The Schoonebeek heavy-oil field was first developed by Nederlandse Aardolie Maatschappij B.V. in the late 1940s. Because of economics, it was abandoned in 1996. In 2008, the Schoonebeek Redevelopment Project, using a gravity-assisted-steamflood (GASF) design concept, was initiated with 73 wells (44 producers, 25 injectors, and four observation wells). A key design requirement was long-term integrity of the cement sheath over an expected 25- to 30-year field life span. Complicating this requirement was the need for systems to place lightweight cement because lost-circulation issues were expected in both hole sections, particularly in the mechanically weak Bentheim sandstone.
The Schoonebeek field was discovered in 1943 and was on production until 1996. During this period, 597 vertical and deviated wells were drilled. In 1995, two horizontal wells were drilled to test borehole stability while drilling horizontals and test sand production during the production phase. Core data in numerous vertical wells show that the reservoir is coarsening upward. The lower part of the reservoir has a lower permeability than the upper part of the reservoir. One-fourth of the original oil volume was produced over the approximately 50-year period (more than 250 million bbl). Approximately 120 million bbl is expected to be produced by use of the GASF technique. Planned plateau production is 3000 m3/d, with a steam-injection plateau of 8000 to 10 000 m3/d.

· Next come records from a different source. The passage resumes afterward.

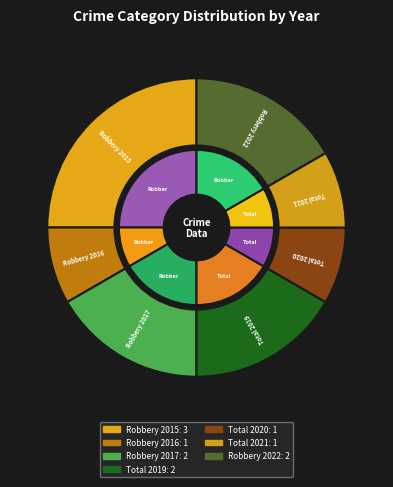

To the nearest percent, what is the average slice percentage?

14%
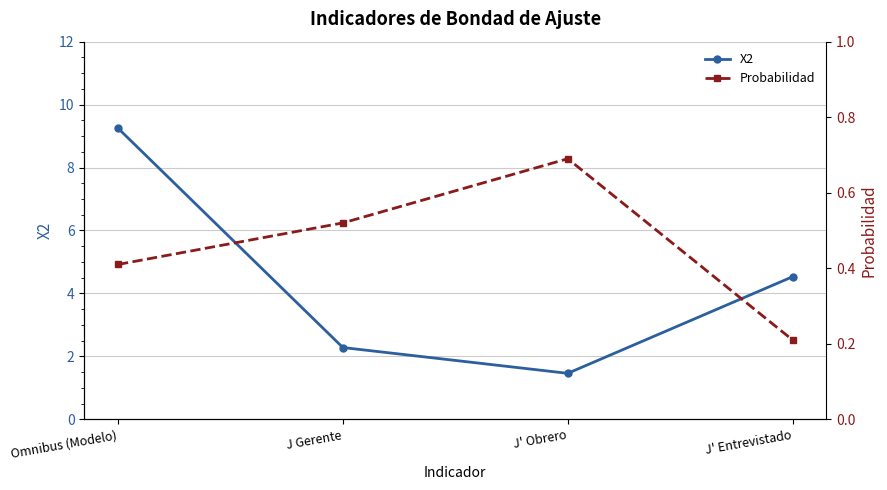

Reading left to right, transcribe all the data shown in this chart.

X2: 9.2	2.3	1.5	4.5
Probabilidad: 0.4	0.5	0.7	0.2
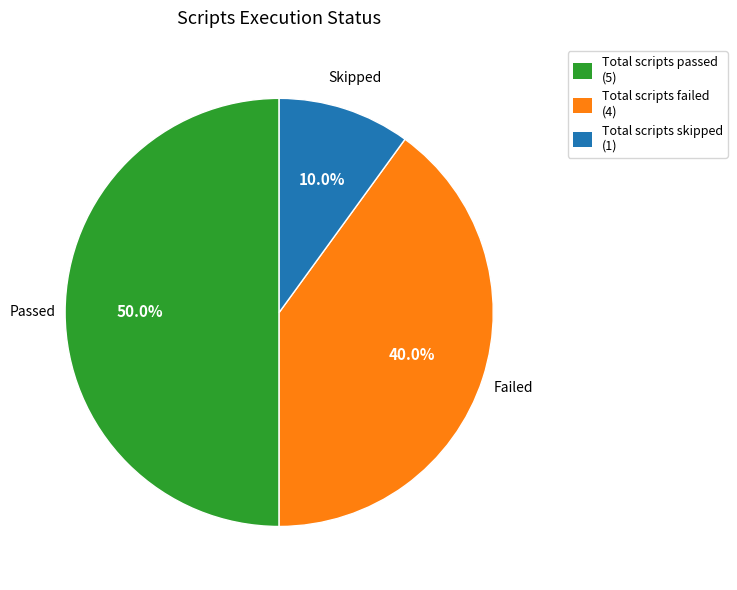

How many segments does this pie chart have?

3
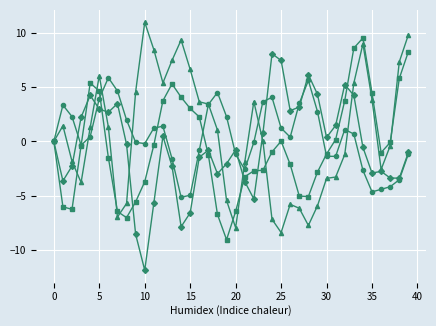

Is this an area chart (filled region under the line)?

No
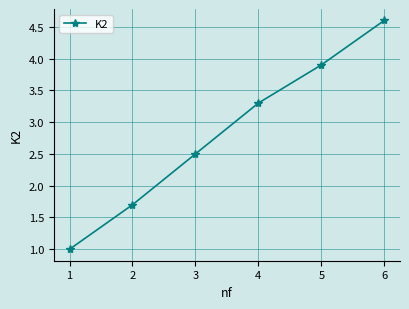

What is the value of the 1st point from the left?

1.0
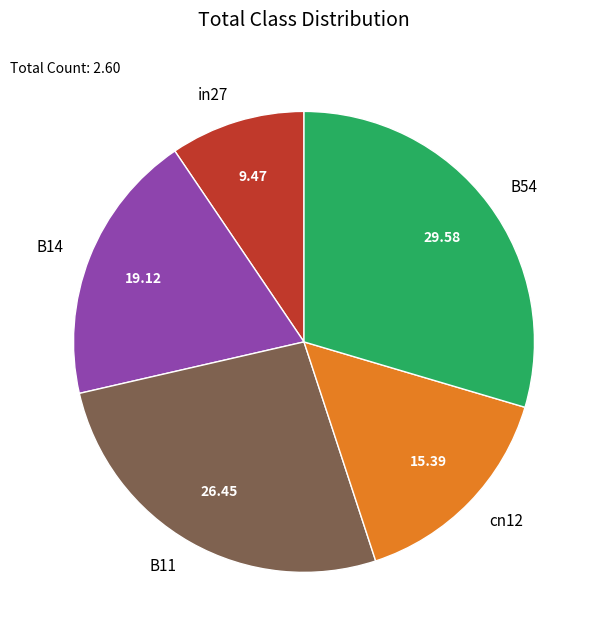

Which has a higher value, B11 or cn12?

B11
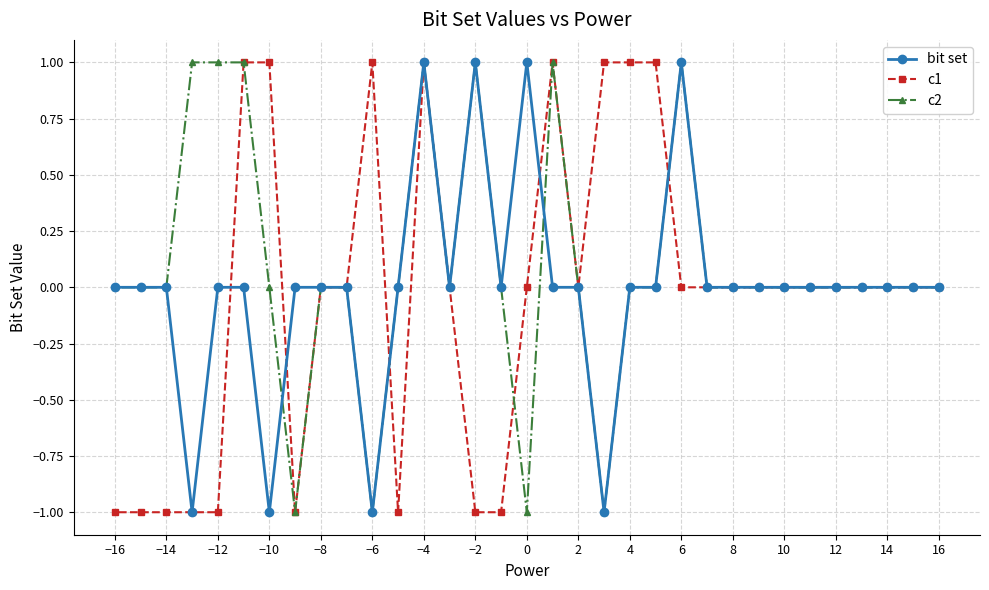

How many distinct data groups are displayed?

3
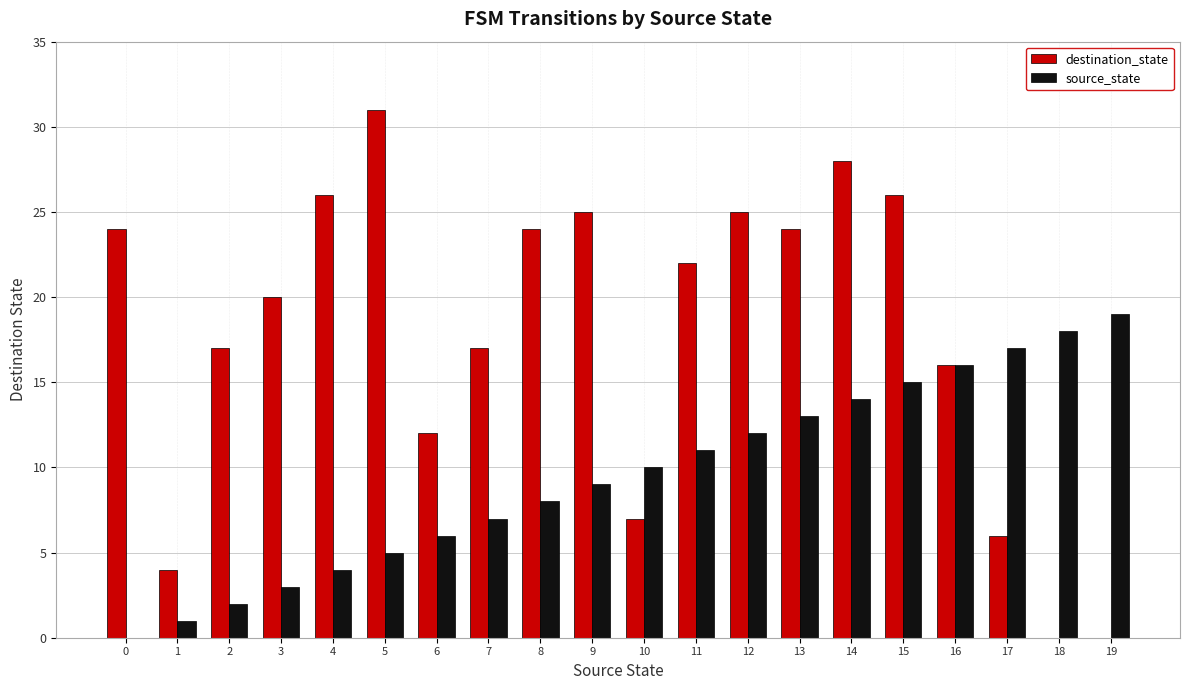

What are all the series names shown in the legend?

destination_state, source_state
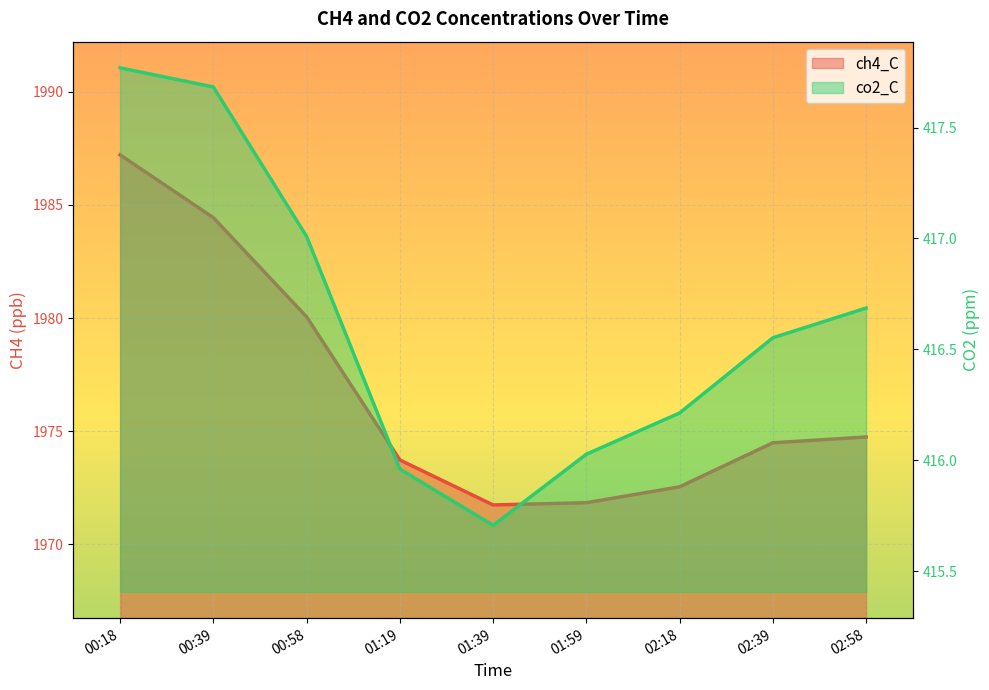

Which has a higher value, 00:18 or 01:19?

00:18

Cementing thermal wells, particularly cyclic-steam-injection wells, is one of the most crucial and challenging cementing operations. Maintaining well integrity and zonal isolation over time is critical to the economic success of a steam project. The fundamental purpose of primary-cementing operations is the provision of effective zonal isolation during the life of the well. As wells become more challenging, more demands are placed on the cement-slurry design, operational practices, and in-situ properties of the well annular sealant. Uniform competent cement sheaths can minimize buckling, collapse, parting, or elongation caused by thermal stress.